Il be-nal-tris-mo mi ricorda anche un ingenuo giochetto non-sense che ci si divertiva a fare all'età delle scuole medie, quando volevi prendere in giro le ragazzine - fingendoti più intelligente - e chiedevi loro: “Ascolta, bellezza: corre più forte il treno, o è più bianco il latte?”
Inutile dilungarsi su come finisse la scenetta, non appena la graziosa superava l'attimo di smarrimento, dietro quegli occhioni basiti.
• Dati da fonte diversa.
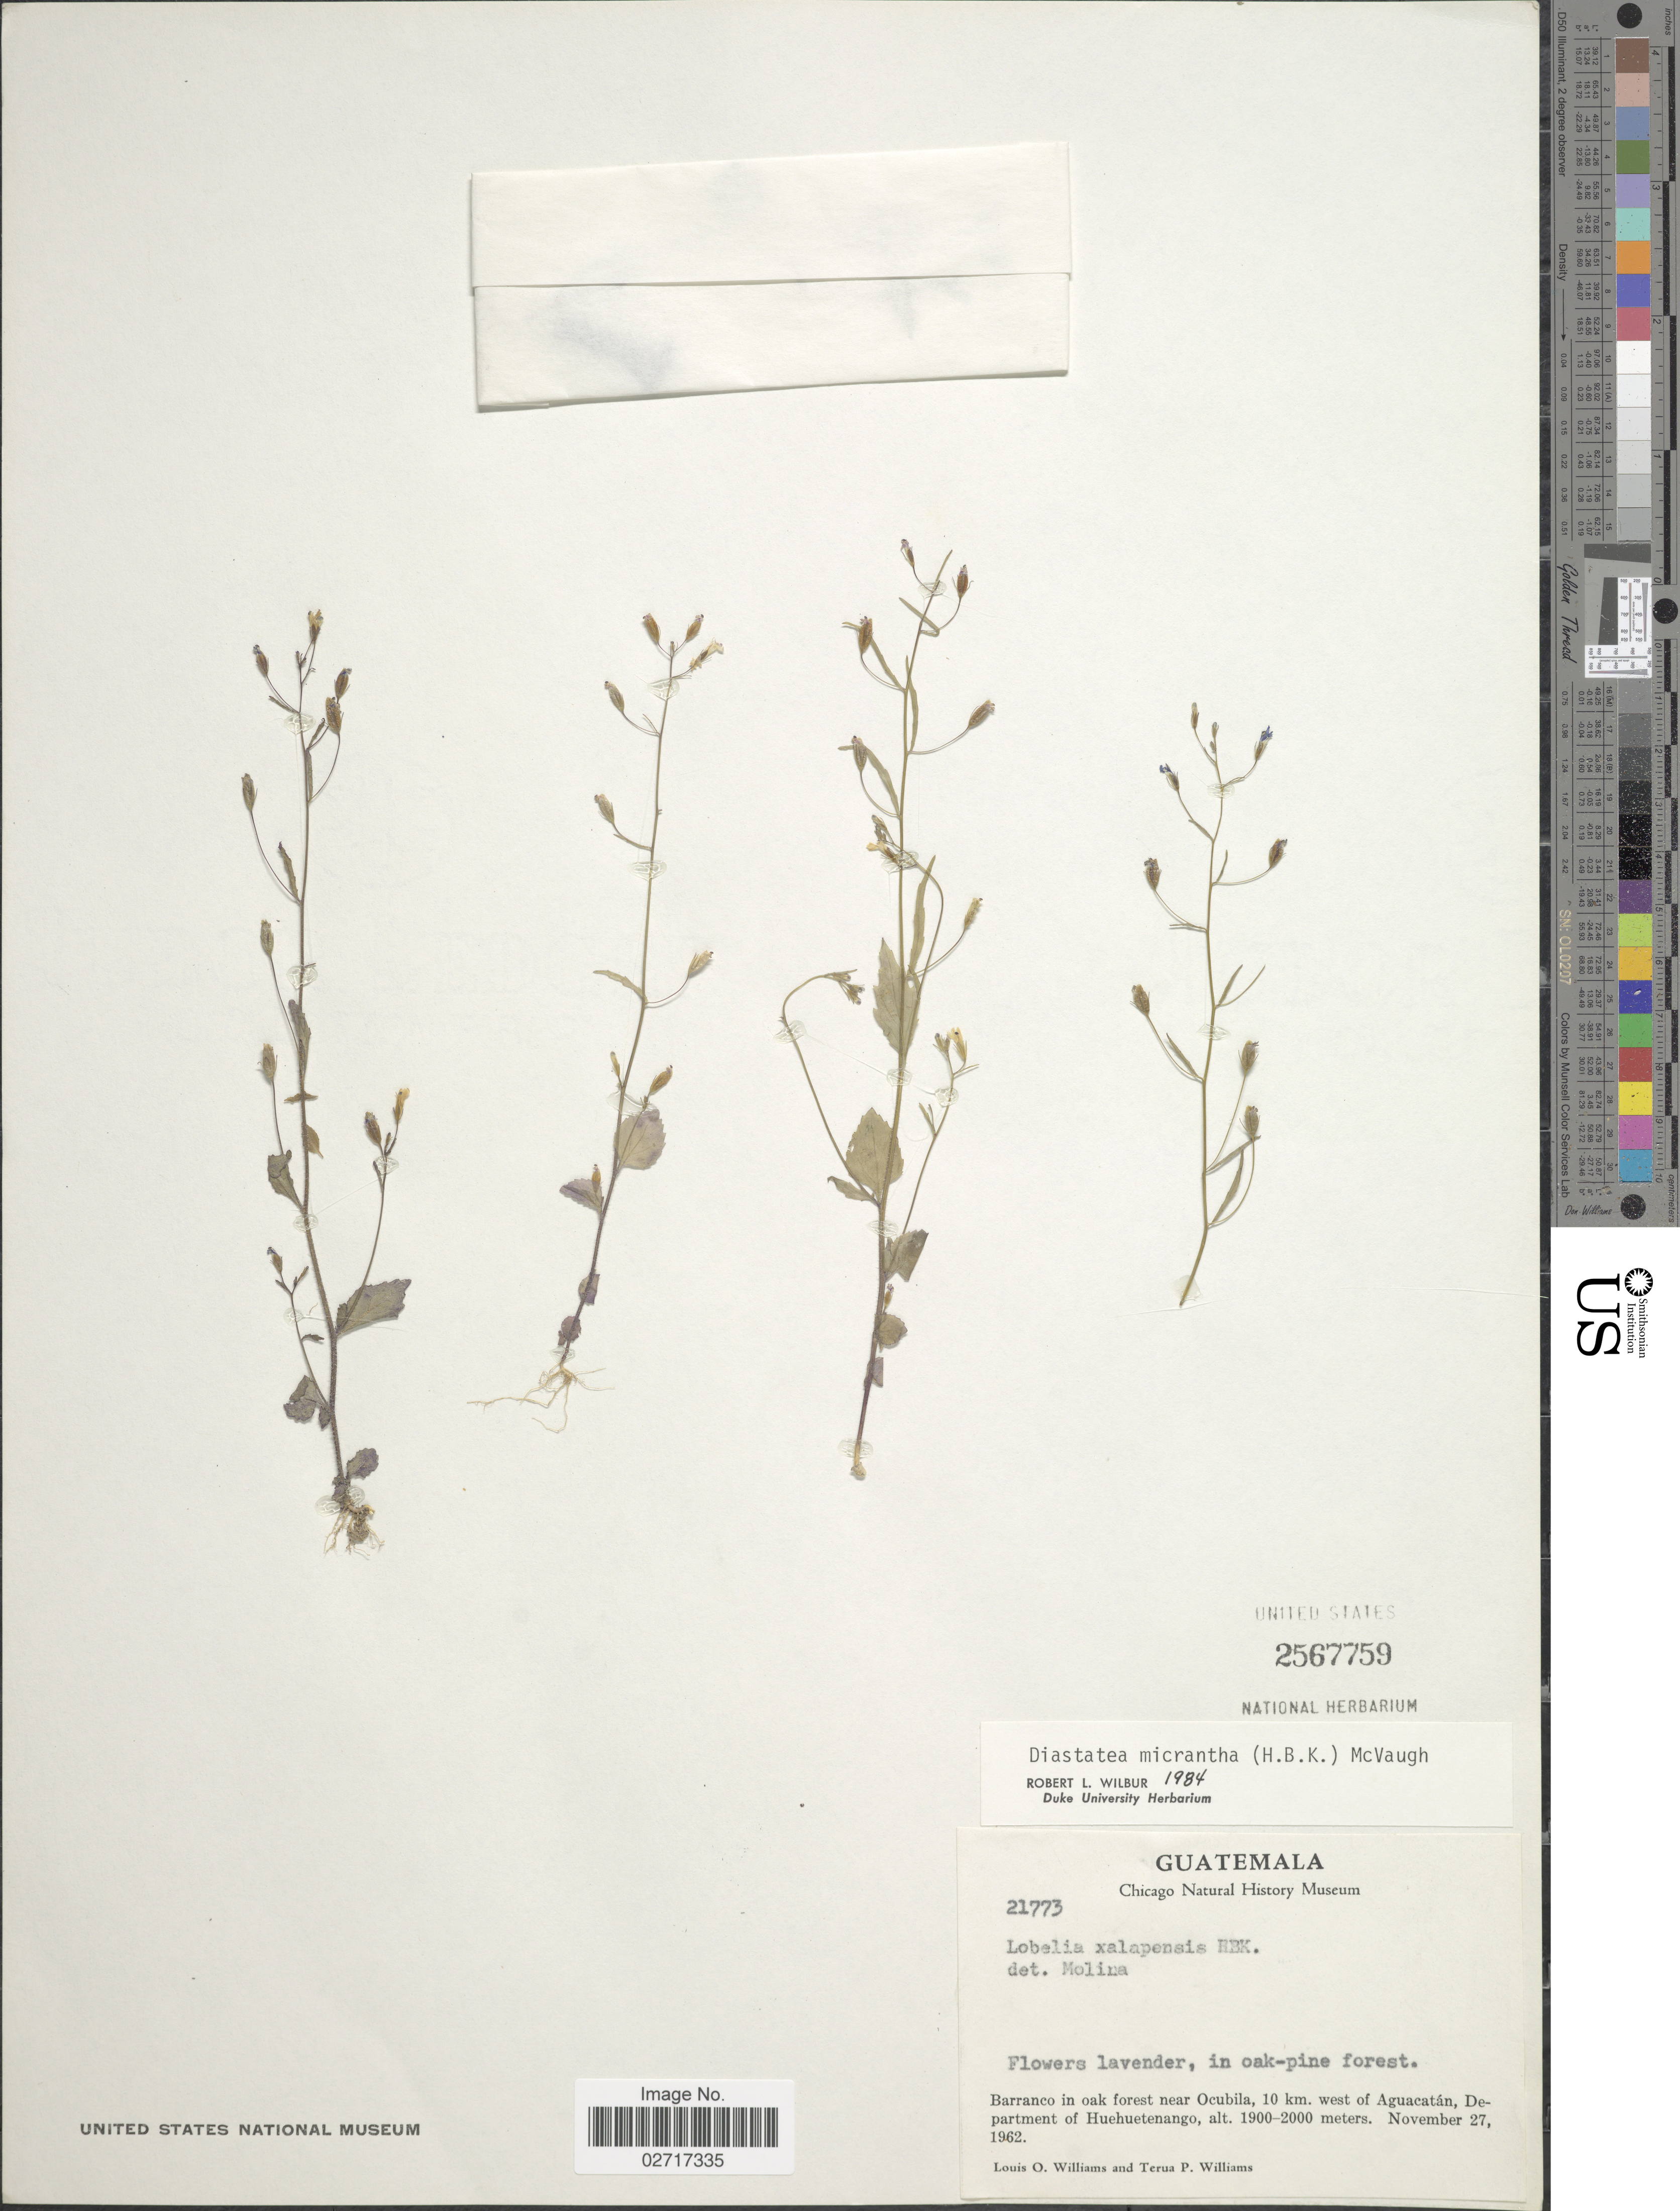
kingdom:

Male, finiva, decisamente molto male.
Finiva che partivi credendoti figo, e finivi sapendoti “mona”, per usare il termine veneto più pertinente, seppur non sempre traducibile in lingua italica con univocità di significati.
Ah, sai cosa mi ripete sempre mia mamma, che di anni oggi ne ha ottantasei?
Così, mi dice:
“Se mi chiedete qual è stato il giorno più felice di tutta mia vita, quello in cui ho provato la gioia più grande di tutte, è stato quello in cui ho visto arrivare i carri armati americani nelle strade di Bronzola. Eravamo tutti pazzi. Pazzi di gioia”.